• **CONSIGNE**
D'après l'extrait ci-dessous sur un litige avec l'association EBULLISCIENCE, indiquez la date de l'entretien préalable à une sanction disciplinaire auquel [W] [L] a été convoquée.

• **EXTRAIT DU TEXTE**
• • •

Dans un long courrier du 7 décembre 2011 au président de l'association EBULLISCIENCE, [W] [L] a fait savoir à ce dernier que depuis plusieurs années, le comportement du directeur [Q] [C] à son égard était agressif, méprisant et humiliant, et qu'elle ne pouvait plus supporter d'être traitée ainsi. Elle a illustré son propos en reprenant des faits des novembre 2009, janvier 2011, mars 2011 et septembre 2011.

Par lettre du 14 décembre 2011, remise en main propre, l'association EBULLISCIENCE a convoqué [W] [L] le 19 décembre 2011 en vue d'un entretien préalable à une sanction disciplinaire.

Le 15 décembre 2011, [R] [I] a informé le directeur de ce qu'elle avait demandé le 14 décembre à [W] [L] pourquoi elle n'avait pas rangé la salle. Celle-ci lui avait répondu qu'elle n'avait pas à lui parler car il était 17 heures et qu'elle ne ferait aucune minute supplémentaire pour Ebulliscience. A la fin de cet échange, [W] [L] avait sorti son dictaphone pour montrer à [R] [I] qu'elle avait enregistré la conversation.

• • •

• **JEU DE DONNÉES**
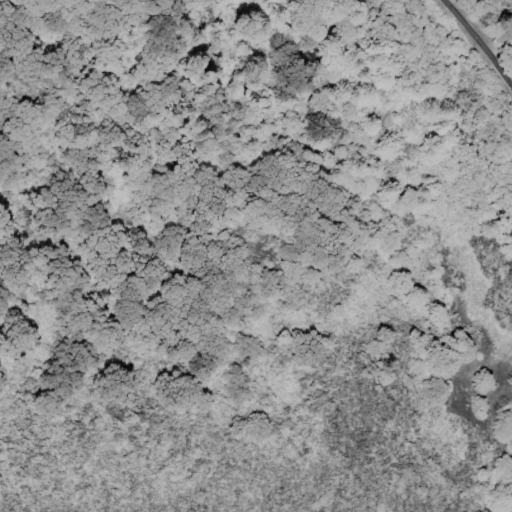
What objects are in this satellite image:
road: (481, 41)
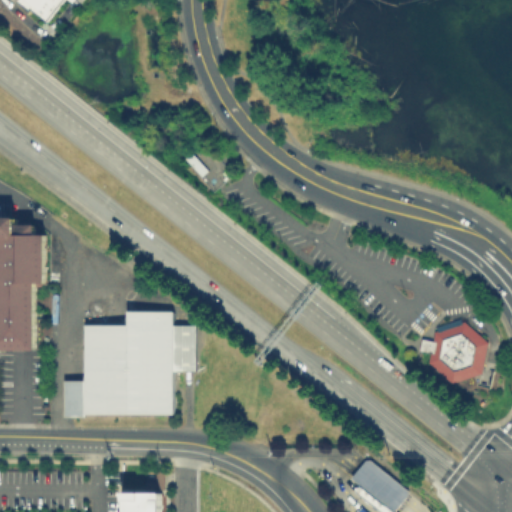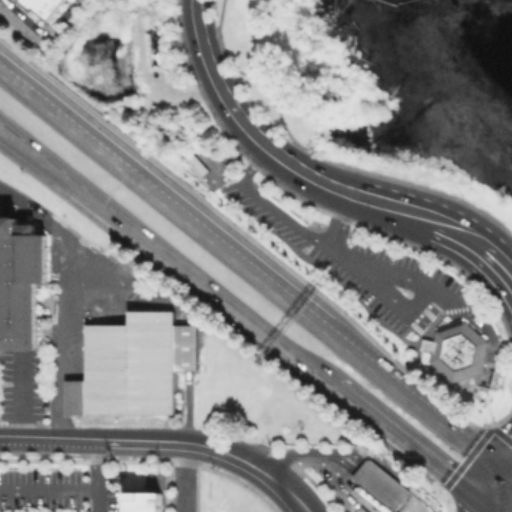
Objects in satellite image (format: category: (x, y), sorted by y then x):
building: (46, 6)
building: (42, 7)
road: (40, 31)
road: (269, 146)
building: (195, 165)
road: (162, 198)
road: (267, 204)
road: (472, 235)
road: (358, 269)
building: (18, 279)
building: (19, 281)
road: (436, 290)
road: (55, 301)
road: (246, 317)
building: (454, 349)
building: (454, 349)
building: (128, 365)
building: (131, 365)
road: (423, 404)
road: (24, 439)
road: (141, 441)
road: (256, 468)
road: (101, 476)
road: (184, 477)
building: (154, 482)
building: (379, 486)
building: (380, 487)
road: (506, 488)
road: (50, 489)
road: (293, 495)
road: (464, 496)
traffic signals: (501, 498)
building: (143, 501)
building: (148, 501)
road: (506, 502)
road: (496, 505)
building: (364, 511)
road: (390, 512)
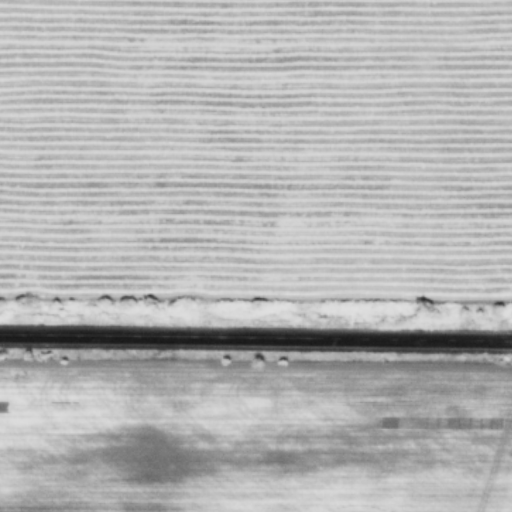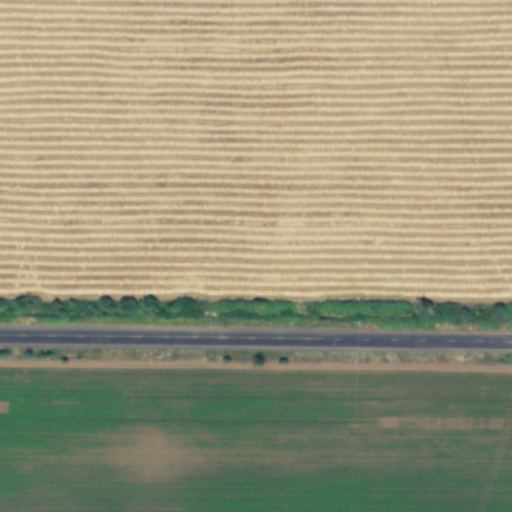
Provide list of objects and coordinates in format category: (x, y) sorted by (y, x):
crop: (255, 255)
road: (256, 329)
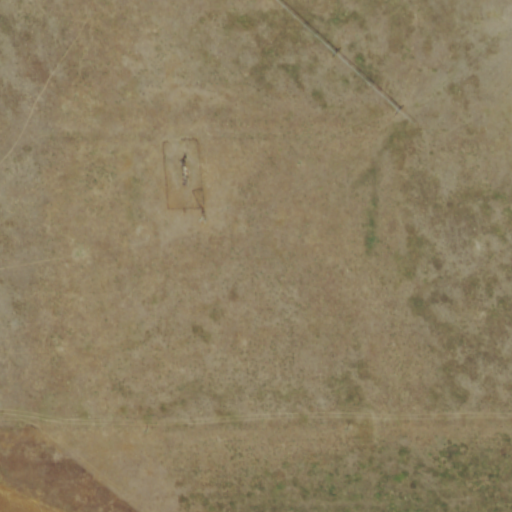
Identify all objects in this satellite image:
crop: (16, 504)
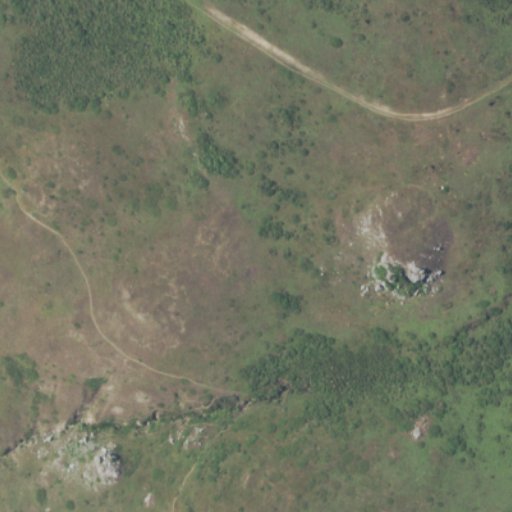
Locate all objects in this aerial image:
road: (345, 93)
road: (182, 379)
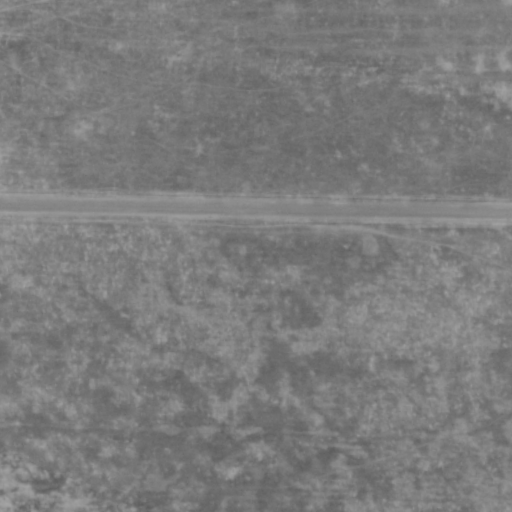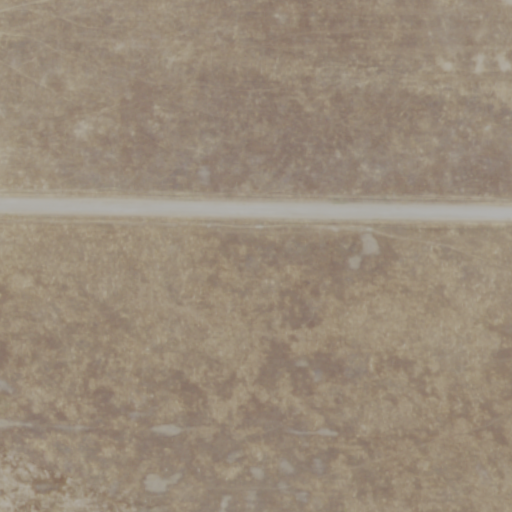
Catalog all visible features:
road: (256, 212)
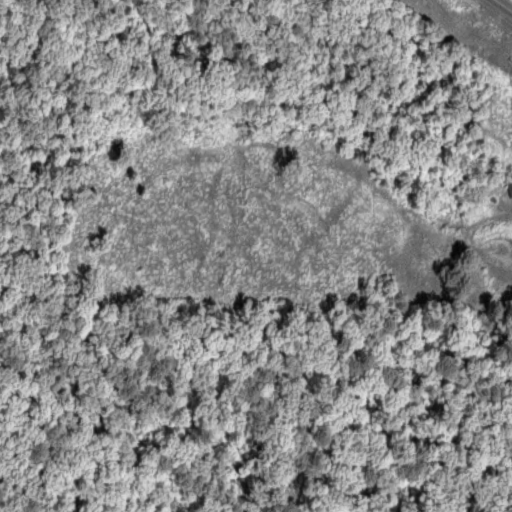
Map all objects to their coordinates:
road: (502, 6)
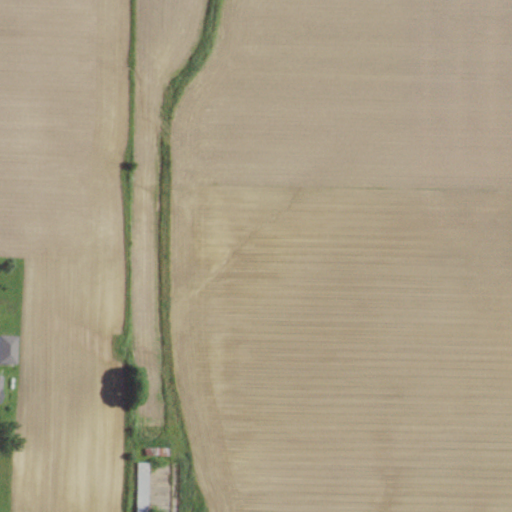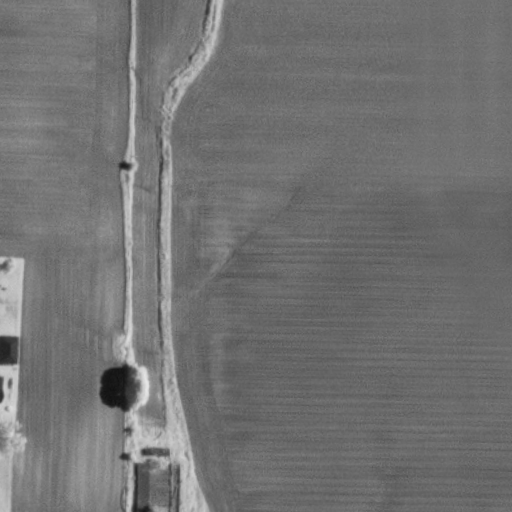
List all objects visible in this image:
building: (7, 349)
building: (140, 487)
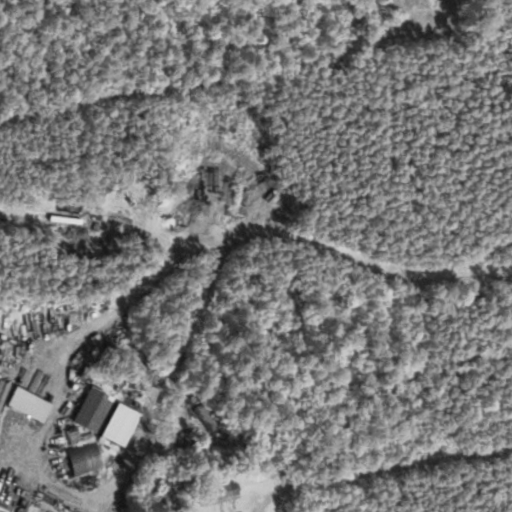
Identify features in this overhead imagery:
building: (84, 410)
road: (384, 467)
building: (212, 494)
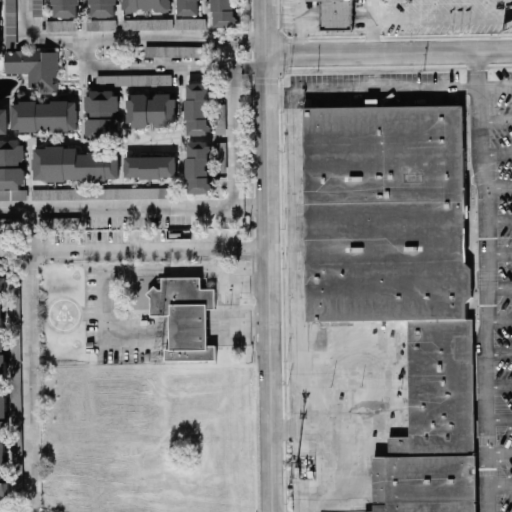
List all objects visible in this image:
building: (145, 5)
building: (36, 6)
building: (188, 6)
building: (102, 7)
building: (65, 8)
road: (419, 8)
building: (221, 12)
building: (9, 13)
building: (335, 14)
building: (335, 15)
road: (23, 18)
building: (189, 22)
building: (100, 23)
building: (147, 23)
building: (59, 24)
road: (297, 26)
road: (55, 37)
road: (177, 37)
building: (171, 50)
road: (86, 51)
road: (388, 52)
road: (249, 60)
road: (228, 66)
building: (34, 67)
building: (133, 78)
road: (280, 92)
building: (196, 107)
building: (150, 109)
building: (101, 113)
building: (43, 114)
building: (3, 119)
road: (495, 119)
road: (495, 152)
building: (219, 155)
building: (73, 163)
building: (149, 165)
building: (198, 166)
building: (11, 170)
road: (498, 185)
building: (49, 193)
road: (296, 193)
road: (250, 202)
road: (116, 205)
road: (499, 218)
building: (59, 221)
building: (0, 237)
road: (133, 248)
road: (499, 251)
road: (267, 255)
road: (124, 267)
building: (400, 277)
building: (400, 278)
road: (486, 281)
road: (499, 286)
building: (13, 289)
road: (229, 303)
helipad: (63, 313)
building: (185, 313)
building: (184, 315)
road: (498, 318)
building: (2, 322)
road: (238, 327)
road: (497, 351)
road: (26, 359)
building: (14, 369)
road: (497, 383)
road: (497, 415)
road: (375, 416)
road: (284, 426)
building: (16, 445)
building: (2, 448)
road: (498, 449)
road: (498, 486)
building: (0, 503)
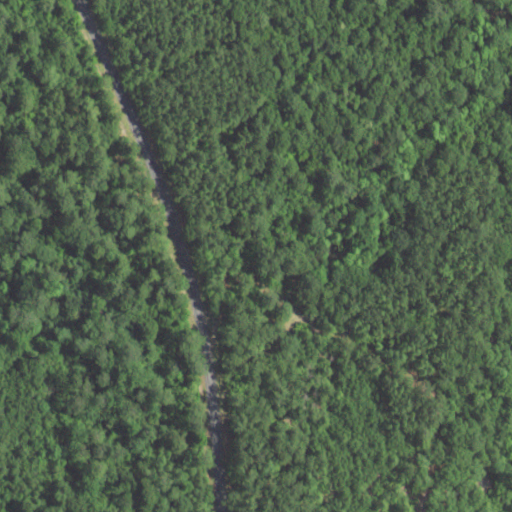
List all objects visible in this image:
road: (184, 246)
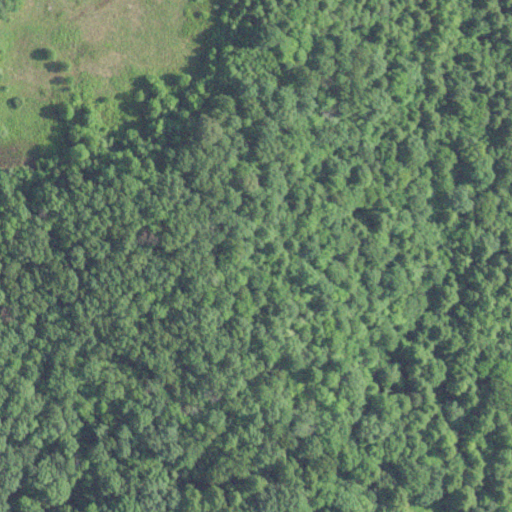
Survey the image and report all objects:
quarry: (72, 68)
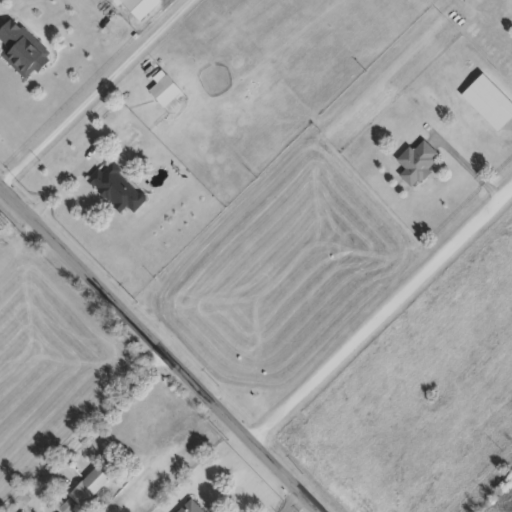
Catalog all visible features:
building: (139, 7)
building: (139, 7)
building: (21, 49)
building: (21, 49)
road: (94, 90)
building: (164, 90)
building: (164, 90)
building: (488, 101)
building: (488, 102)
building: (417, 161)
building: (417, 161)
building: (115, 188)
building: (116, 188)
road: (383, 310)
road: (163, 343)
road: (109, 411)
building: (90, 484)
building: (91, 484)
road: (293, 501)
building: (190, 507)
building: (190, 507)
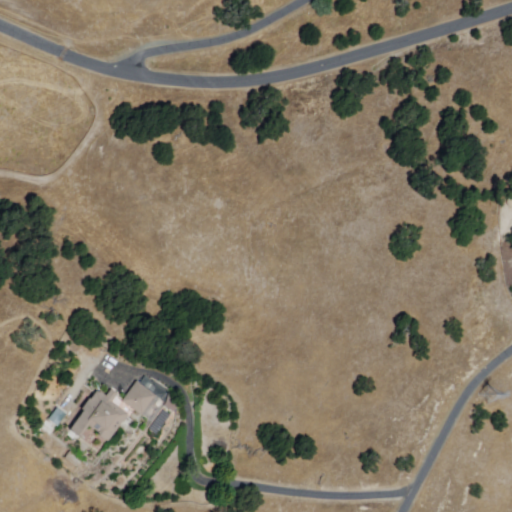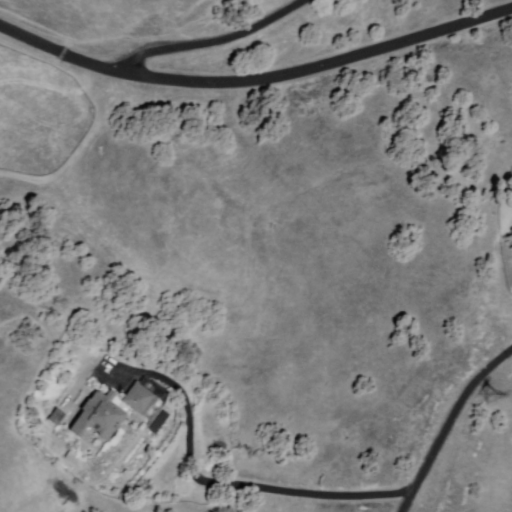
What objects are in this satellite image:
road: (214, 42)
road: (255, 82)
building: (140, 399)
power tower: (495, 401)
building: (118, 409)
building: (100, 416)
building: (58, 417)
road: (451, 426)
road: (226, 484)
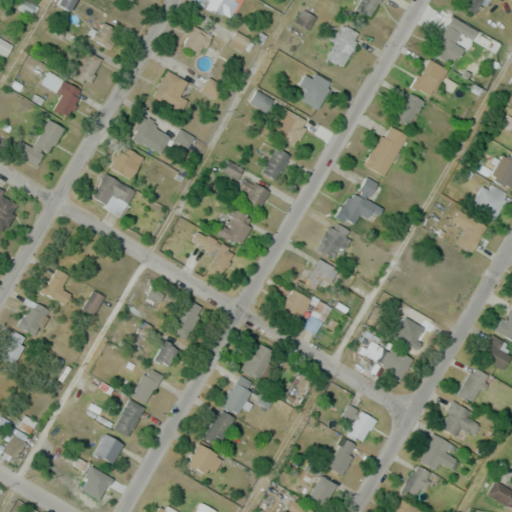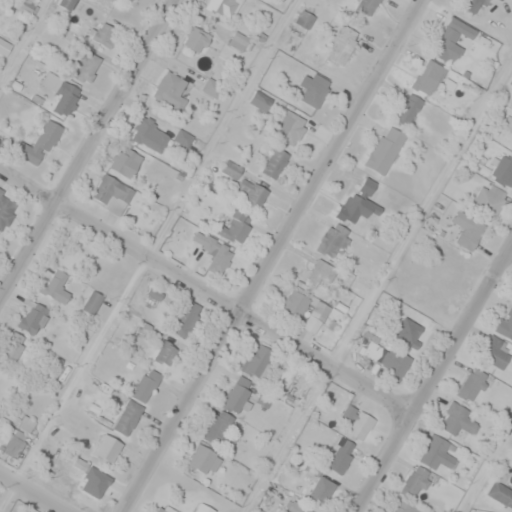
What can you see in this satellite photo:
building: (130, 0)
building: (66, 3)
building: (470, 4)
building: (27, 6)
building: (223, 6)
building: (366, 6)
building: (305, 18)
building: (103, 33)
building: (451, 39)
building: (194, 40)
building: (238, 41)
building: (341, 45)
building: (86, 66)
building: (428, 77)
building: (170, 89)
building: (315, 90)
building: (61, 93)
building: (407, 108)
building: (289, 128)
building: (150, 134)
building: (182, 137)
building: (39, 143)
road: (88, 146)
building: (385, 149)
building: (125, 162)
building: (273, 162)
building: (503, 169)
building: (251, 191)
building: (112, 194)
building: (489, 200)
building: (360, 202)
building: (5, 210)
building: (235, 227)
building: (468, 229)
building: (331, 239)
building: (213, 251)
road: (269, 255)
building: (316, 272)
building: (53, 285)
road: (209, 290)
building: (152, 297)
building: (294, 305)
building: (319, 310)
building: (32, 317)
building: (184, 317)
building: (505, 323)
building: (144, 328)
building: (414, 330)
building: (12, 346)
building: (494, 352)
building: (165, 353)
building: (387, 358)
building: (256, 359)
building: (471, 384)
building: (146, 385)
road: (436, 386)
building: (235, 397)
building: (127, 417)
building: (458, 420)
building: (357, 421)
building: (218, 426)
building: (17, 435)
building: (107, 447)
building: (437, 452)
building: (340, 455)
building: (200, 459)
building: (87, 479)
building: (414, 481)
road: (35, 491)
building: (320, 491)
building: (500, 493)
building: (295, 507)
building: (402, 507)
building: (203, 508)
building: (163, 509)
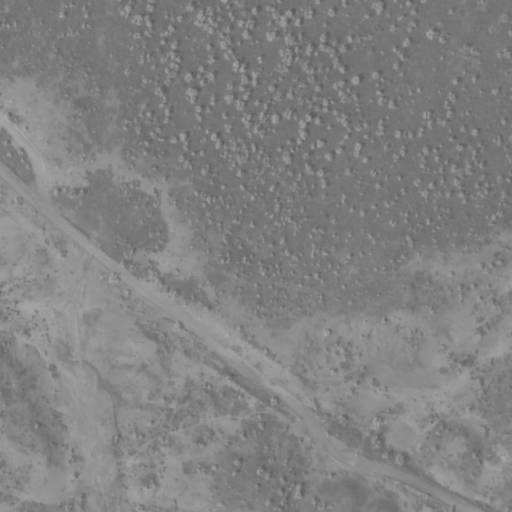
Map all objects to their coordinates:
railway: (223, 358)
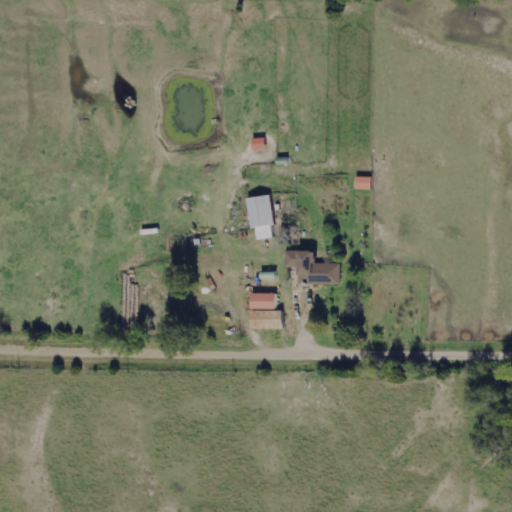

• • •

• **RÉPONSE COMPLÈTE**
[W] [L] a été convoquée à un entretien préalable fixé au 19 décembre 2011.